In the web scraping article, list the challenges named in the list that follows "These include:" under the heading "Common Challenges in Web Scraping."

Document section
********

Common Challenges and Use Cases in Web Scraping

02 May 2023

Table of contents

On your journey to mastering web scraping, you will face many challenges like captchas, anti-bot measures, IP blocking, rate limiting, and more.

Although, you don’t need to be scared or discouraged by that!

This article will cover common challenges you will face while web scraping and how you can work your way around them. We’ll also go over real-world use cases of web scraping and build some cool projects together!

Note: we recommend checking out the previous two articles on the intro to web scraping and web scraping with Python to learn more.

Common Challenges in Web Scraping

First, we’ll go over common web scraping challenges. These include:

Dynamic content
Captchas and anti-bot measures
Rate limiting and IP blocking

1. Dynamic Content

What is it?

Websites that use dynamic content automatically change their content based on user behavior, time, activity, and many other external factors.

Social media sites like Netflix, Twitter, Facebook, and Instagram use dynamic content to personalize content to match your interests.

This can present a challenge while you’re web scraping.

Why?

Because these websites use JavaScript in the browser/server to render the website instead of plain old HTML.

How to identify a dynamic website?

Here’s how you can identify a dynamic website (we’ll use YouTube in this example):

Step 1) Inspect the website (Ctrl + Shift + C, Cmd + Opt + I).

Step 2) Press Cmd + Shift + P (Mac) or Ctrl + Shift + P (Windows).

Step 3) Type in ‘Disable Javascript’ and select that.

Step 4) Refresh the page.

Now, all the dynamic content will disappear from the page while the static content remains.

Once you’ve identified whether the website you’re scraping is dynamic, you can move on to the next step: scraping it!

How to scrape a dynamic website?

The best method for scraping dynamic websites is by using headless browsers. They are normal browsers without a visible user interface.

Selenium is the most well-known example, and we’ll use it today! It executes JavaScript like a regular browser and allows you to extract data from it.

Consider this code here:

<html>
   <body>
       <div id="result"></div>
       <script>
           document.getElementById("result").innerHTML =
           `
           <h1> Posts </h1>
           <h2> This is post #1 </h2>
           <p> lorem ipsum dolor sit amet 1 </p>
           <h2> This is post #2 </h2>
           <p> lorem ipsum dolor sit amet 2 </p>
           <h2> This is post #3 </h2>
           <p> lorem ipsum dolor sit amet 3 </p>
           `;
       </script>
   </body>
</html>

Here, our regular web scraping with Beautiful Soup wouldn’t work as JavaScript renders the website code.

Here’s how you would use Selenium to scrape all the H2s from this webpage:

from selenium import webdriver
from selenium.webdriver.chrome.service import Service
from webdriver_manager.chrome import ChromeDriverManager
from selenium.webdriver.chrome.options import Options
from selenium.webdriver.common.keys import Keys
from selenium.webdriver.common.by import By
from dotenv import load_dotenv

driver = webdriver.Chrome(service=Service(
ChromeDriverManager().install()))

website = "https://namancoderpro.github.io/dynamic-website/"
driver.get(website)
headings = driver.find_elements(By.XPATH, '//*[@id="result"]/h2')
for heading in headings:
print(heading.text)
driver.close()

Here’s a breakdown of this code. First of all, we’re importing all the required modules from Selenium.

********

(Chart interpretation exercises)
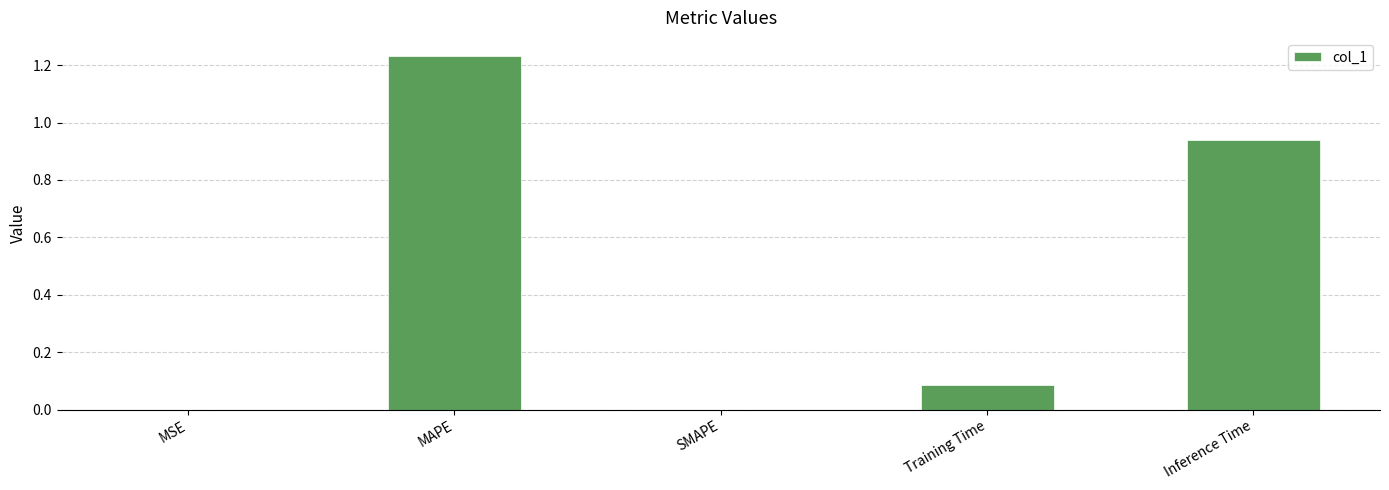

What is the change in value from SMAPE to Inference Time?

+0.9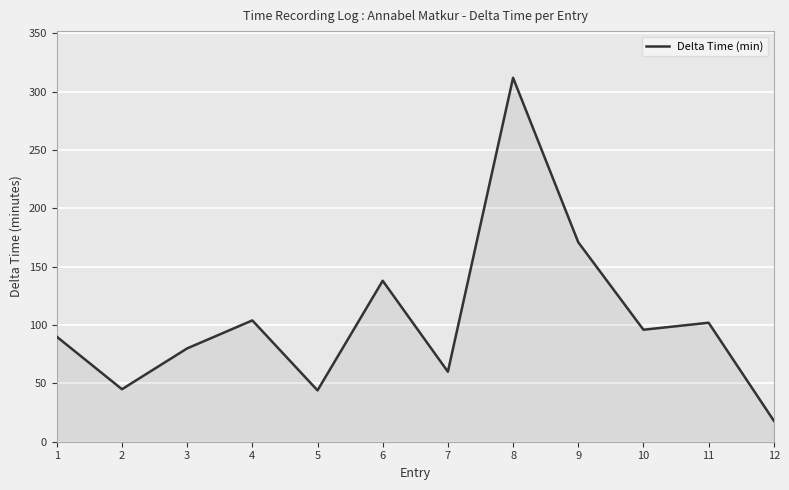

Where does the data first go above 96?

4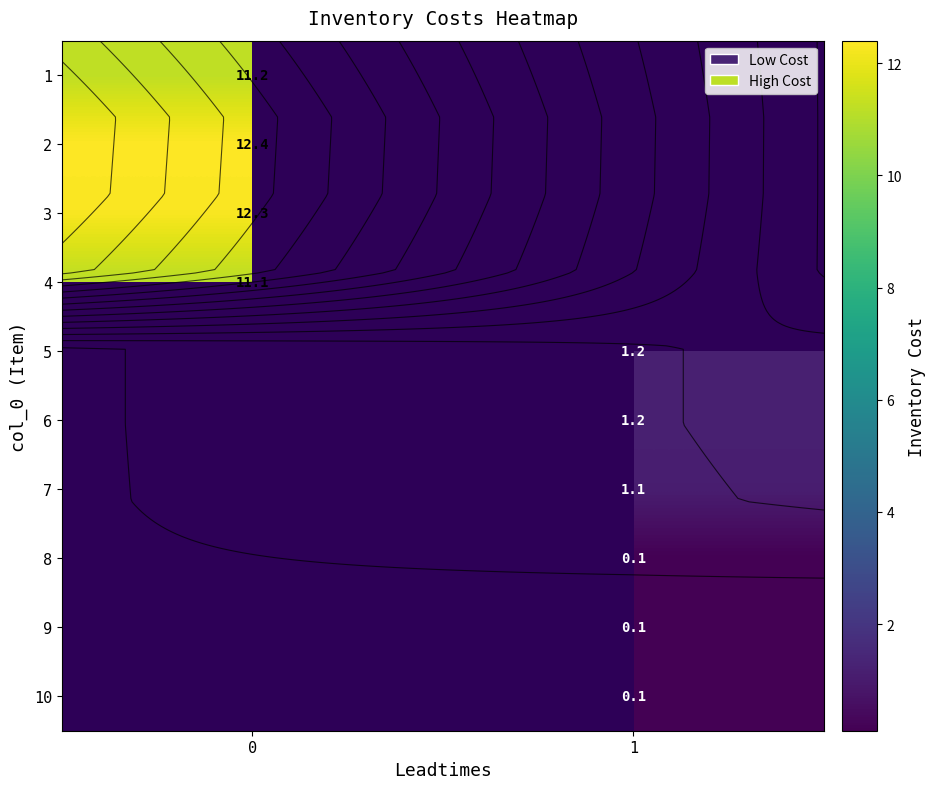

Read the 6 value at 1.

1.2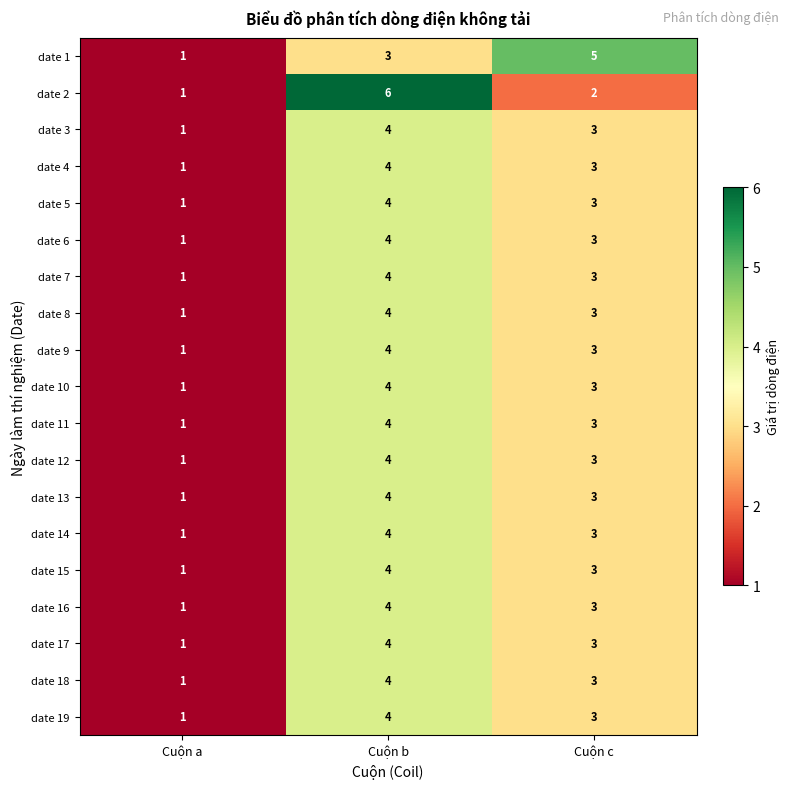

List the labels in order of date 16 value, smallest first.

Cuộn a, Cuộn c, Cuộn b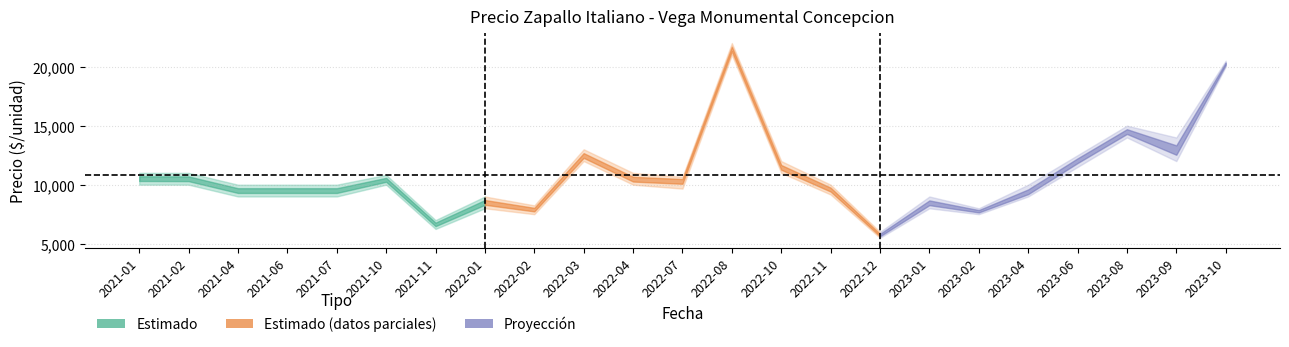

Is this an area chart (filled region under the line)?

No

********

Answer section
Dynamic content
Captchas and anti-bot measures
Rate limiting and IP blocking